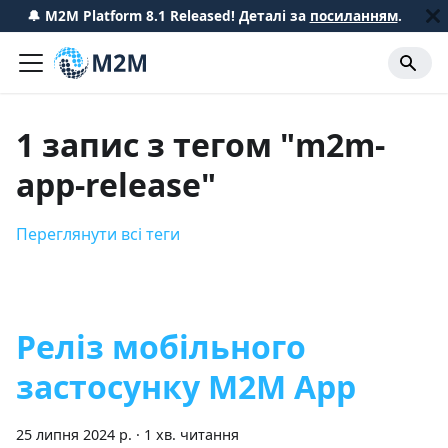
🔔 M2M Platform 8.1 Released! Деталі за
посиланням
.
1 запис з тегом "m2m-
app-release"
Переглянути всі теги
Реліз мобільного
застосунку M2M App
25 липня 2024 р.
·
1 хв. читання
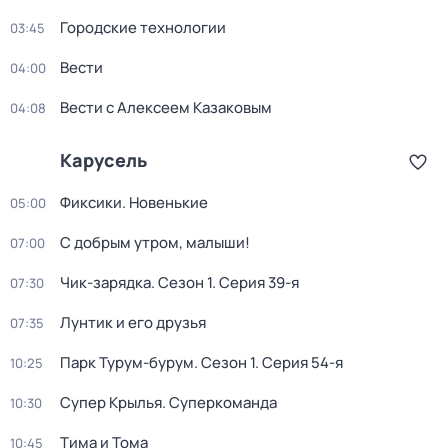
Городские технологии
03:45
Вести
04:00
Вести с Алексеем Казаковым
04:08
Карусель
Фиксики. Новенькие
05:00
С добрым утром, малыши!
07:00
Чик-зарядка
. Сезон 1
. Серия 39-я
07:30
Лунтик и его друзья
07:35
Парк Турум-бурум
. Сезон 1
. Серия 54-я
10:25
Супер Крылья. Суперкоманда
10:30
Тима и Тома
10:45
****
Convert every line of the listing above into a Markdown table with the columns Row and Line, numbering the rows in order. Leave out blank lines and the pictures.

| Row | Line |
|---|---|
| 1 | 🔔 M2M Platform 8.1 Released! Деталі за |
| 2 | посиланням |
| 3 | . |
| 4 | 1 запис з тегом "m2m- |
| 5 | app-release" |
| 6 | Переглянути всі теги |
| 7 | Реліз мобільного |
| 8 | застосунку M2M App |
| 9 | 25 липня 2024 р. |
| 10 | · |
| 11 | 1 хв. читання |
| 12 | Городские технологии |
| 13 | 03:45 |
| 14 | Вести |
| 15 | 04:00 |
| 16 | Вести с Алексеем Казаковым |
| 17 | 04:08 |
| 18 | Карусель |
| 19 | Фиксики. Новенькие |
| 20 | 05:00 |
| 21 | С добрым утром, малыши! |
| 22 | 07:00 |
| 23 | Чик-зарядка |
| 24 | . Сезон 1 |
| 25 | . Серия 39-я |
| 26 | 07:30 |
| 27 | Лунтик и его друзья |
| 28 | 07:35 |
| 29 | Парк Турум-бурум |
| 30 | . Сезон 1 |
| 31 | . Серия 54-я |
| 32 | 10:25 |
| 33 | Супер Крылья. Суперкоманда |
| 34 | 10:30 |
| 35 | Тима и Тома |
| 36 | 10:45 |